Winter Field Report, December 2010 to February 2011

Publication Year:
2011
Usage 18
Downloads 17
Abstract Views 1
Repository URL:
http://digitalcommons.unl.edu/nebbirdrev/1160
Author(s):
Silcock, W. Ross
Tags:
Ornithology; Poultry or Avian Science; Zoology
article description
This winter was pretty much a rerun of last, although perhaps not as severe; I could have used last winter's Introduction again. If there was an overall theme, it would be the widespread occurrences of species that would not be expected to linger into late December and January. Several species of waterbirds, notably Blue-winged Teal, scoters, Ruddy Duck, Common Loon, and Homed and Red-necked Grebes were in this category. Large numbers of Western Grebes were still at Lake McConaughy in early January, and surprisingly late individuals of Black-crowned Night-Heron and Plegadis ibis were located. Mourning Doves were in good numbers in the southeast, and, among passerines, Hermit Thrushes were in good numbers, also.
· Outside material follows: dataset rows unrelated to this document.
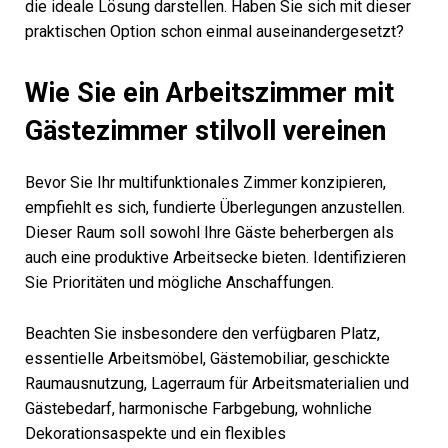
die ideale Lösung darstellen. Haben Sie sich mit dieser
praktischen Option schon einmal auseinandergesetzt?
Wie Sie ein Arbeitszimmer mit
Gästezimmer stilvoll vereinen
Bevor Sie Ihr multifunktionales Zimmer konzipieren,
empfiehlt es sich, fundierte Überlegungen anzustellen.
Dieser Raum soll sowohl Ihre Gäste beherbergen als
auch eine produktive Arbeitsecke bieten. Identifizieren
Sie Prioritäten und mögliche Anschaffungen.
Beachten Sie insbesondere den verfügbaren Platz,
essentielle Arbeitsmöbel, Gästemobiliar, geschickte
Raumausnutzung, Lagerraum für Arbeitsmaterialien und
Gästebedarf, harmonische Farbgebung, wohnliche
Dekorationsaspekte und ein flexibles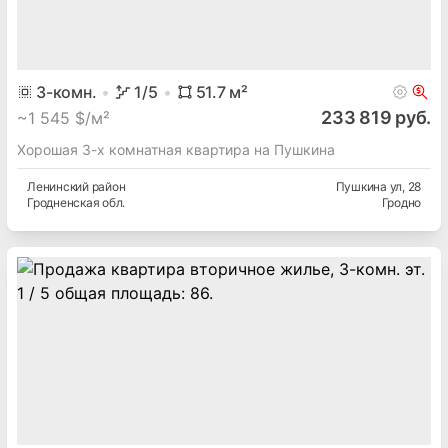
3
-комн.
1
/5
51.7
м²
233 819 руб.
~
1 545 $/м²
Хорошая 3-х комнатная квартира на Пушкина
Ленинский
район
Пушкина ул
, 28
Гродненская
обл.
Гродно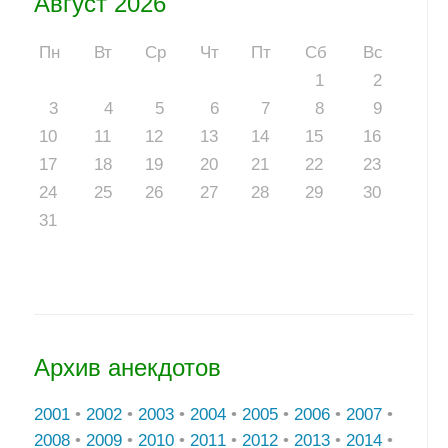
Август 2026
Пн
Вт
Ср
Чт
Пт
Сб
Вс
1
2
3
4
5
6
7
8
9
10
11
12
13
14
15
16
17
18
19
20
21
22
23
24
25
26
27
28
29
30
31
Архив анекдотов
2001
•
2002
•
2003
•
2004
•
2005
•
2006
•
2007
•
2008
•
2009
•
2010
•
2011
•
2012
•
2013
•
2014
•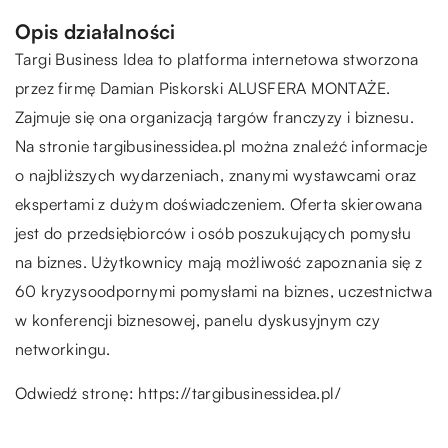
Opis działalności
Targi Business Idea to platforma internetowa stworzona
przez firmę Damian Piskorski ALUSFERA MONTAŻE.
Zajmuje się ona organizacją targów franczyzy i biznesu.
Na stronie targibusinessidea.pl można znaleźć informacje
o najbliższych wydarzeniach, znanymi wystawcami oraz
ekspertami z dużym doświadczeniem. Oferta skierowana
jest do przedsiębiorców i osób poszukujących pomysłu
na biznes. Użytkownicy mają możliwość zapoznania się z
60 kryzysoodpornymi pomysłami na biznes, uczestnictwa
w konferencji biznesowej, panelu dyskusyjnym czy
networkingu.
Odwiedź stronę:
https://targibusinessidea.pl/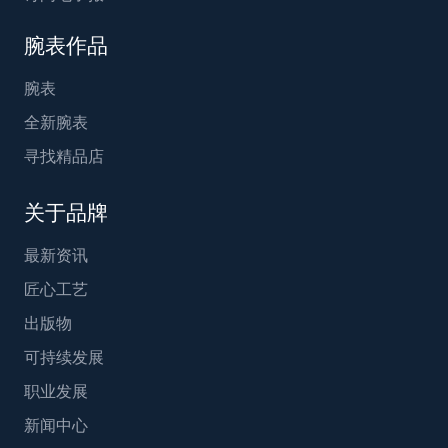
腕表作品
腕表
全新腕表
寻找精品店
关于品牌
最新资讯
匠心工艺
出版物
可持续发展
职业发展
新闻中心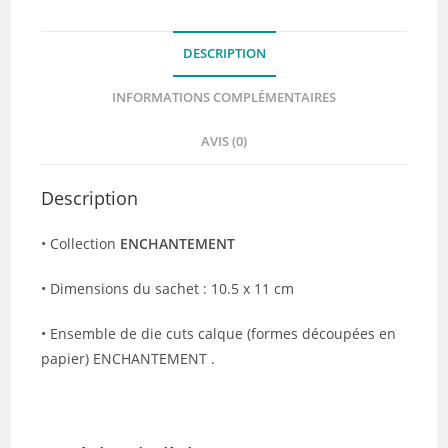
DESCRIPTION
INFORMATIONS COMPLÉMENTAIRES
AVIS (0)
Description
• Collection
ENCHANTEMENT
• Dimensions du sachet : 10.5 x 11 cm
• Ensemble de die cuts calque (formes découpées en
papier) ENCHANTEMENT .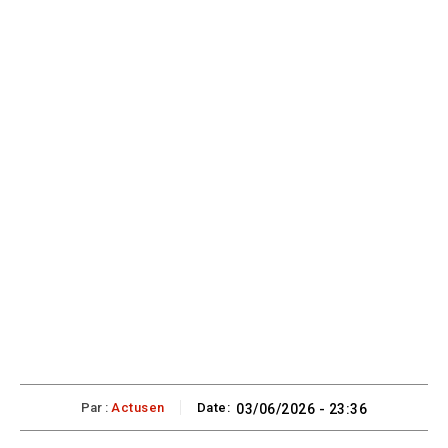
Par :
Actusen
Date:
03/06/2026 - 23:36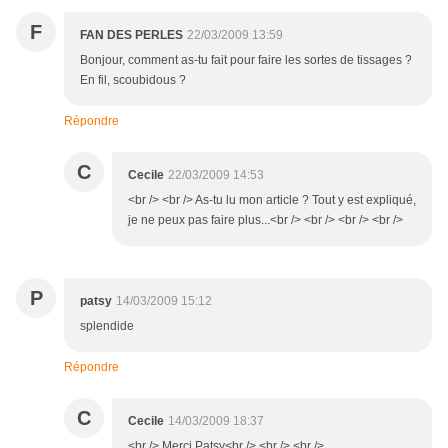
F
FAN DES PERLES
22/03/2009 13:59
Bonjour, comment as-tu fait pour faire les sortes de tissages ?
En fil, scoubidous ?
Répondre
C
Cecile
22/03/2009 14:53
<br /> <br /> As-tu lu mon article ? Tout y est expliqué,
je ne peux pas faire plus...<br /> <br /> <br /> <br />
P
patsy
14/03/2009 15:12
splendide
Répondre
C
Cecile
14/03/2009 18:37
<br /> Merci Patsy<br /> <br /> <br />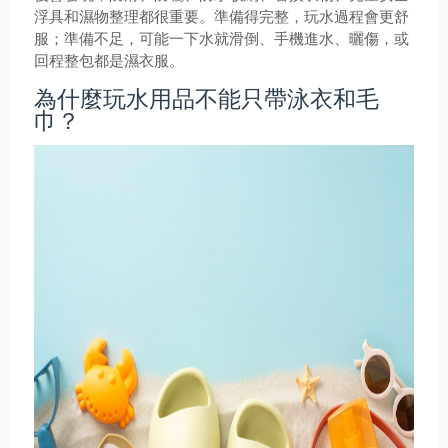
浮具和濕物整理都很重要。準備得完整，玩水過程會更舒
服；準備不足，可能一下水就滑倒、手機進水、曬傷，或
回程整包都是濕衣服。
為什麼玩水用品不能只帶泳衣和毛
巾？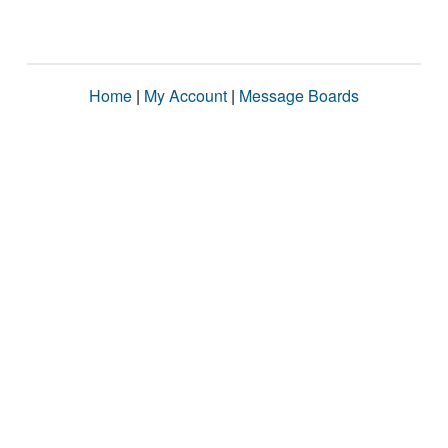
Home
|
My Account
|
Message Boards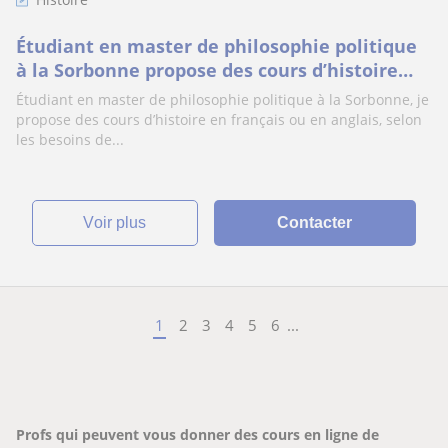
Étudiant en master de philosophie politique
à la Sorbonne propose des cours d’histoire
vivants avec frises, cartes mentales et mét
Étudiant en master de philosophie politique à la Sorbonne, je
propose des cours d’histoire en français ou en anglais, selon
les besoins de...
voir plus
Contacter
1
2
3
4
5
6
...
Profs qui peuvent vous donner des cours en ligne de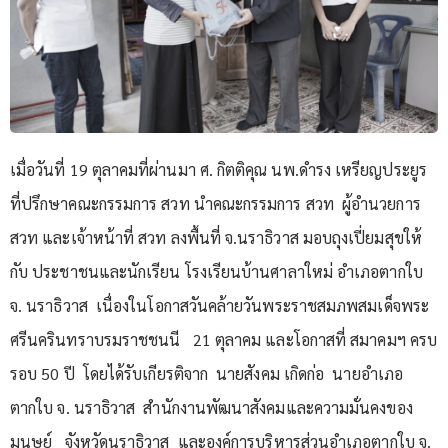
เมื่อวันที่ 19 ตุลาคมที่ผ่านมา ศ. กิตติคุณ นพ.ดำรง เหรียญประยูร
ที่ปรึกษาคณะกรรมการ สวท นำคณะกรรมการ สวท ผู้อำนวยการ
สวท และเจ้าหน้าที่ สวท ลงพื้นที่ จ.นราธิวาส มอบถุงเปี่ยมสุขให้
กับ ประชาชนและนักเรียน โรงเรียนบ้านศาลาใหม่ อำเภอตากใบ
จ. นราธิวาส เนื่องในโอกาสวันคล้ายวันพระราชสมภพสมเด็จพระ
ศรีนครินทราบรมราชชนนี 21 ตุลาคม และโอกาสที่ สมาคมฯ ครบ
รอบ 50 ปี โดยได้รับเกียรติจาก นายสังคม เกิดก่อ นายอำเภอ
ตากใบ จ. นราธิวาส สำนักงานพัฒนาสังคมและความมั่นคงของ
มนุษย์ จังหวัดนราธิวาส และองค์การบริหารส่วนอำเภอตากใบ จ.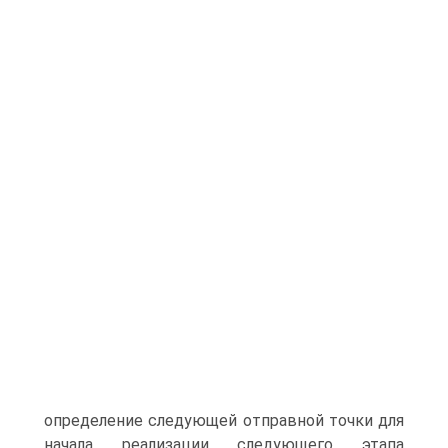
определение следующей отправной точки для
начала реализации следующего этапа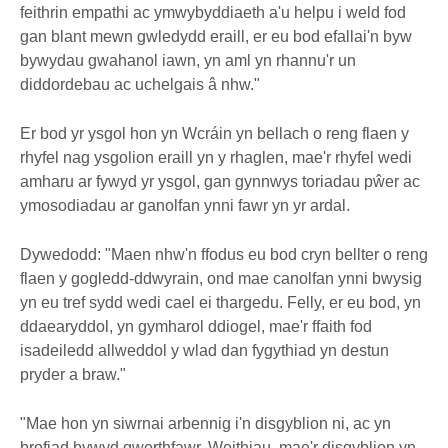
feithrin empathi ac ymwybyddiaeth a'u helpu i weld fod
gan blant mewn gwledydd eraill, er eu bod efallai'n byw
bywydau gwahanol iawn, yn aml yn rhannu'r un
diddordebau ac uchelgais â nhw."
Er bod yr ysgol hon yn Wcráin yn bellach o reng flaen y
rhyfel nag ysgolion eraill yn y rhaglen, mae'r rhyfel wedi
amharu ar fywyd yr ysgol, gan gynnwys toriadau pŵer ac
ymosodiadau ar ganolfan ynni fawr yn yr ardal.
Dywedodd: "Maen nhw'n ffodus eu bod cryn bellter o reng
flaen y gogledd-ddwyrain, ond mae canolfan ynni bwysig
yn eu tref sydd wedi cael ei thargedu. Felly, er eu bod, yn
ddaearyddol, yn gymharol ddiogel, mae'r ffaith fod
isadeiledd allweddol y wlad dan fygythiad yn destun
pryder a braw."
"Mae hon yn siwrnai arbennig i'n disgyblion ni, ac yn
brofiad bywyd gwerthfawr. Weithiau, mae'r disgyblion yn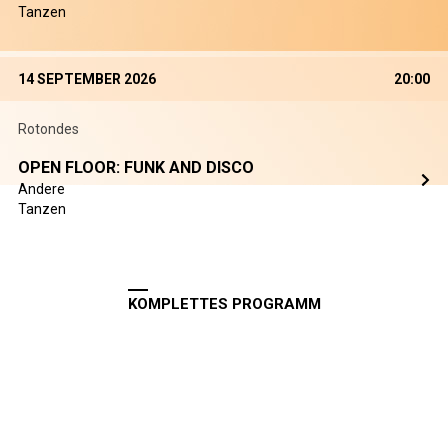
Tanzen
14 SEPTEMBER 2026
20:00
Rotondes
OPEN FLOOR: FUNK AND DISCO
Andere
Tanzen
KOMPLETTES PROGRAMM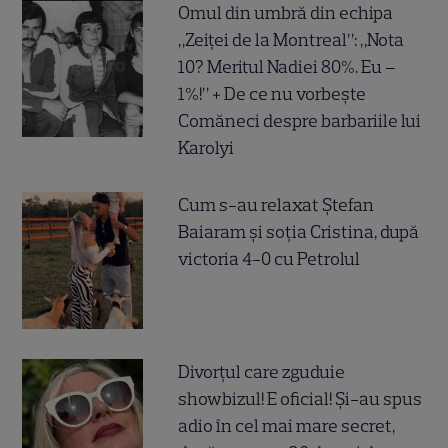
Omul din umbră din echipa
„Zeiței de la Montreal”: „Nota
10? Meritul Nadiei 80%. Eu –
1%!” + De ce nu vorbește
Comăneci despre barbariile lui
Karolyi
Cum s-au relaxat Ștefan
Baiaram și soția Cristina, după
victoria 4-0 cu Petrolul
Divorțul care zguduie
showbizul! E oficial! Și-au spus
adio în cel mai mare secret,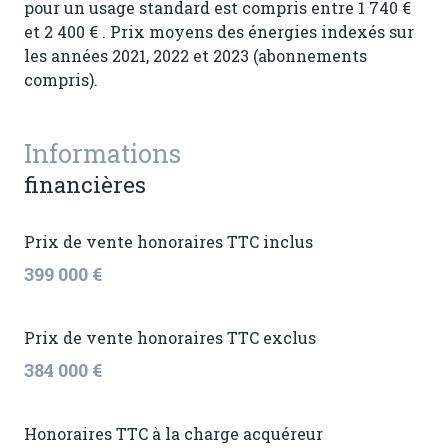
pour un usage standard est compris entre 1 740 €
et 2 400 € . Prix moyens des énergies indexés sur
les années 2021, 2022 et 2023 (abonnements
compris).
Informations
financières
Prix de vente honoraires TTC inclus
399 000 €
Prix de vente honoraires TTC exclus
384 000 €
Honoraires TTC à la charge acquéreur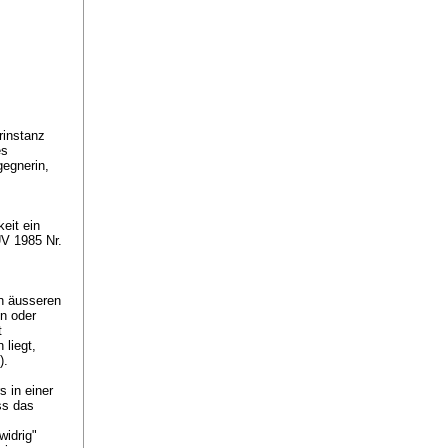
rinstanz
es
gegnerin,
eit ein
UV 1985 Nr.
en äusseren
en oder
t
liegt,
).
 in einer
ss das
idrig"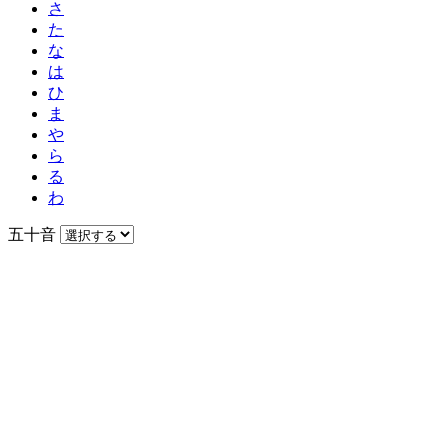
さ
た
な
は
ひ
ま
や
ら
る
わ
五十音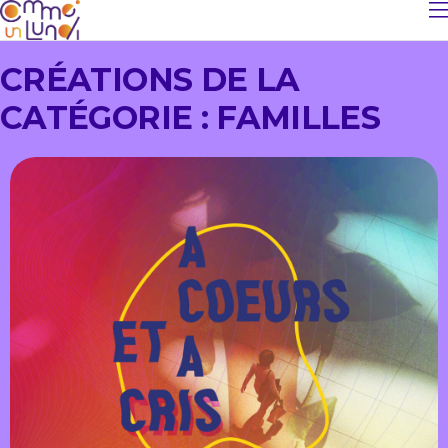
CRÉATIONS DE LA
CATÉGORIE : FAMILLES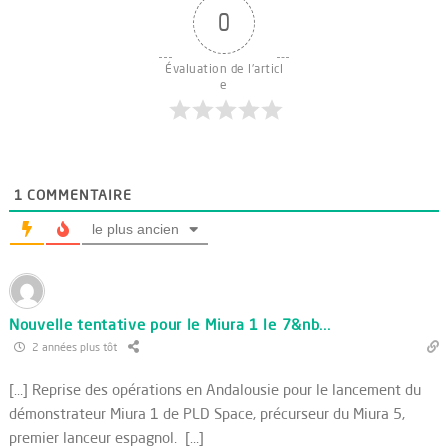
0
Évaluation de l'articl
e
1
COMMENTAIRE
le plus ancien
Nouvelle tentative pour le Miura 1 le 7&nb...
2 années plus tôt
[…] Reprise des opérations en Andalousie pour le lancement du
démonstrateur Miura 1 de PLD Space, précurseur du Miura 5,
premier lanceur espagnol. […]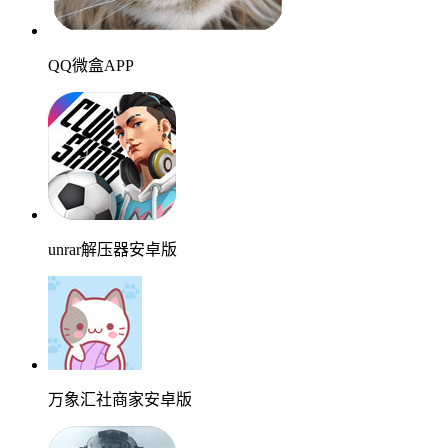
QQ微盒APP
unrar解压器安卓版
万象汇社商家安卓版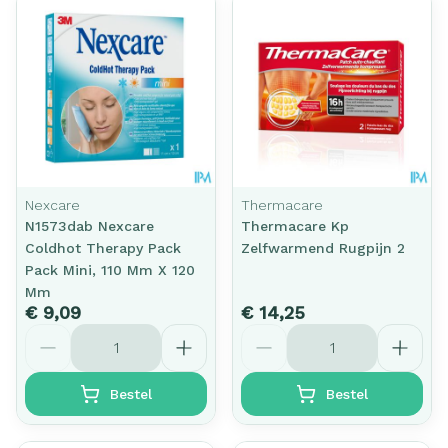
Nexcare
Thermacare
N1573dab Nexcare
Thermacare Kp
Coldhot Therapy Pack
Zelfwarmend Rugpijn 2
Pack Mini, 110 Mm X 120
Mm
€ 9,09
€ 14,25
Aantal
Aantal
Bestel
Bestel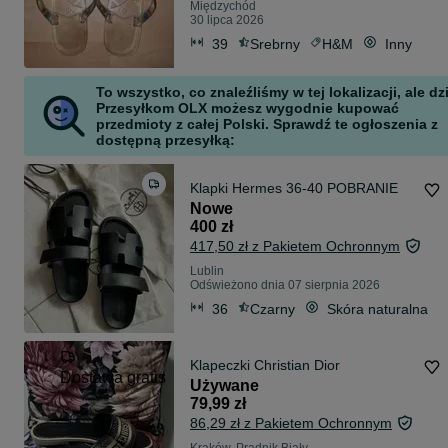
Międzychód
30 lipca 2026
39
Srebrny
H&M
Inny
To wszystko, co znaleźliśmy w tej lokalizacji, ale dz
Przesyłkom OLX możesz wygodnie kupować
przedmioty z całej Polski. Sprawdź te ogłoszenia z
dostępną przesyłką:
Klapki Hermes 36-40 POBRANIE
Nowe
400 zł
417,50 zł z Pakietem Ochronnym
Lublin
Odświeżono dnia 07 sierpnia 2026
36
Czarny
Skóra naturalna
Klapeczki Christian Dior
Dostawa gratis
Używane
79,99 zł
86,29 zł z Pakietem Ochronnym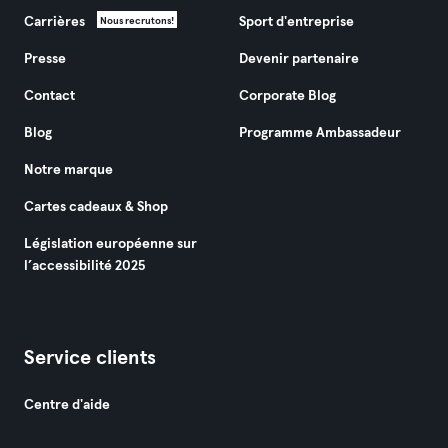
Carrières
Sport d'entreprise
Nous recrutons!
Presse
Devenir partenaire
Contact
Corporate Blog
Blog
Programme Ambassadeur
Notre marque
Cartes cadeaux & Shop
Législation européenne sur
l’accessibilité 2025
Service clients
Centre d'aide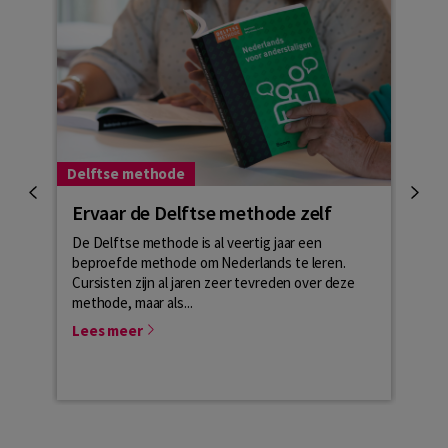
Delftse methode
Lesma
Ervaar de Delftse methode zelf
Hoe
De Delftse methode is al veertig jaar een
Veel 
beproefde methode om Nederlands te leren.
lesme
Cursisten zijn al jaren zeer tevreden over deze
cursi
methode, maar als...
NT2-l
Lees meer
Lees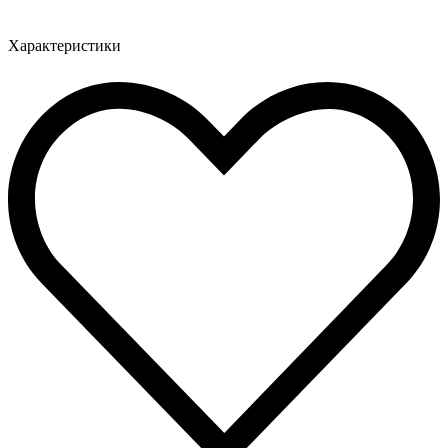
Характеристики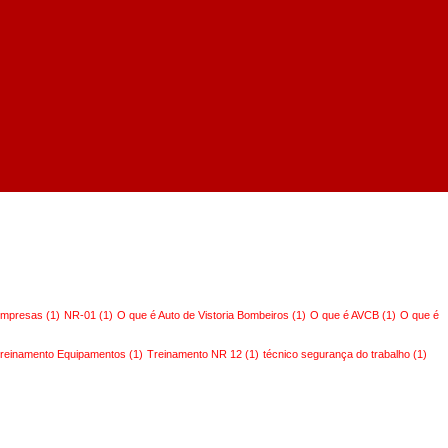
mpresas
(1)
NR-01
(1)
O que é Auto de Vistoria Bombeiros
(1)
O que é AVCB
(1)
O que é
reinamento Equipamentos
(1)
Treinamento NR 12
(1)
técnico segurança do trabalho
(1)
Late surprises among sparrows included Clay-colored, Chipping, and Field. Other daringly late passerines included two (!) Ruby-crowned Kinglets at Ogallala in February, and a Wilson's Warbler in December in Scotts Bluff Co. Things are happening with some woodpeckers; for the second consecutive winter, Yellow-bellied Sapsuckers were everywhere, and Pileateds continue to expand their range northward in the Missouri Valley. This was a great year for Snow Buntings, even better than last year's good showing.Rarities were scarce; prominent of course was the carryover Ross's Gull from fall, but almost unbelievable was another Ross's Gull in Lancaster Co. in early December while the Gavins Point bird was still present. Also a carryover story, but apparently ending sadly, was the Brown-headed Nuthatch saga in Lincoln; 2 birds were last reported in mid-December, and the last sighting was at the end of January. Otherwise, rare birds were the Dark-eyed (Gray-headed) Junco and a small group of Gray-crowned Rosy-Finches, both in Scotts Bluff Co.